Awansowali po karnych

Dopiero seria rzutów karnych zadecydowała o tym, że drugi zespół Rakowa awansował do półfinału Pucharu Polski na szczeblu okręgowym. W regulaminowym czasie gry i po dogrywce czerwono – niebiescy remisowali z Pogonią Blachownia 1:1, ale w „karnych” okazali się lepsi wygrywając 4:2.

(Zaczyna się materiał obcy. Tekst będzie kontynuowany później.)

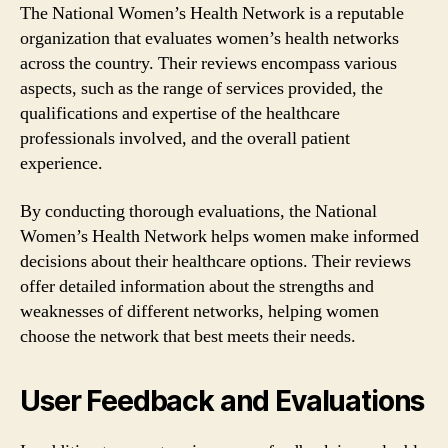
The National Women’s Health Network is a reputable
organization that evaluates women’s health networks
across the country. Their reviews encompass various
aspects, such as the range of services provided, the
qualifications and expertise of the healthcare
professionals involved, and the overall patient
experience.
By conducting thorough evaluations, the National
Women’s Health Network helps women make informed
decisions about their healthcare options. Their reviews
offer detailed information about the strengths and
weaknesses of different networks, helping women
choose the network that best meets their needs.
User Feedback and Evaluations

Dopiero seria rzutów karnych zadecydowała o tym, że drugi zespół Rakowa awansował do półfinału Pucharu Polski na szczeblu okręgowym. W regulaminowym czasie gry i po dogrywce czerwono – niebiescy remisowali z Pogonią Blachownia 1:1, ale w „karnych” okazali się lepsi wygrywając 4:2. Spotkanie, którego stawką był awans do półfinału Pucharu Polski na szczeblu okręgowym, nie wywołało w Blachowni dużego zainteresowania. Na trybunach pojawiła się garstka kibiców, w tym kilku z Częstochowy. Wiele do życzenia pozostawiało także boisko. Nierówna murawa bardziej sprzyjała gospodarzom, którzy braki techniczne nadrabiali walecznością. Determinacja Pogoni przyniosła spodziewany efekt już po kwadransie gry. Piłkę w środku pola stracił Michał Ślęzak i rywale nie mieli problemów z wyprowadzeniem akcji, która jak się później okazało zakończyła się bramką. W pierwszej połowie gra toczyła się głównie w środku pola. Częstochowianie mogli wyrównać w końcówce, ale Marcin Czerwiński, mając przed sobą tylko bramkarza, strzelił wprost w niego. Po zmianie stron do ataku ruszył Raków i kilka akcji mogło się podobać. Niewykluczone, że wpływ na morale częstochowian miała obecność w tej części gry na stadionie Jerzego Brzęczka oraz Krzysztofa Kołaczyka, którzy z wysokości trybun obserwowali poczynania zespołu. Wyrównanie padło jednak nie z akcji, a z rzutu karnego. Skutecznym egzekutorem „jedenastki” okazał się Paweł Hibner. Pomocnik Rakowa nie dość, że strzelił bramkę, to należał do wyróżniających się piłkarzy na boisku. Do końca meczu wynik nie uległ jednak zmianie i konieczne było rozegranie dogrywki. Gdy ta nie przyniosła rozstrzygnięcia, o awansie do półfinału miały zadecydować rzuty karne. W tym elemencie skuteczniejszy okazał się Raków, wygrywając 4:2. Rywalem drugiego zespołu Rakowa w półfinale będzie częstochowska Skra, która pokonała po dogrywce Zielonych Żarki 3:1. POGOŃ BLACHOWNIA – RAKÓW 1:1 (1:0), (karne 2:4) 1:0 Galon 1:1 Hibner (60, z karnego) RAKÓW: Janta – Łysek, Nogal, Górecki, Sieradzki – Gajda, Ślęzak (46. Łyko, 102. Marczyk) – Michalik, Sobczyk (70. Zawada), Hibner – Czerwiński (46. Wiktorek).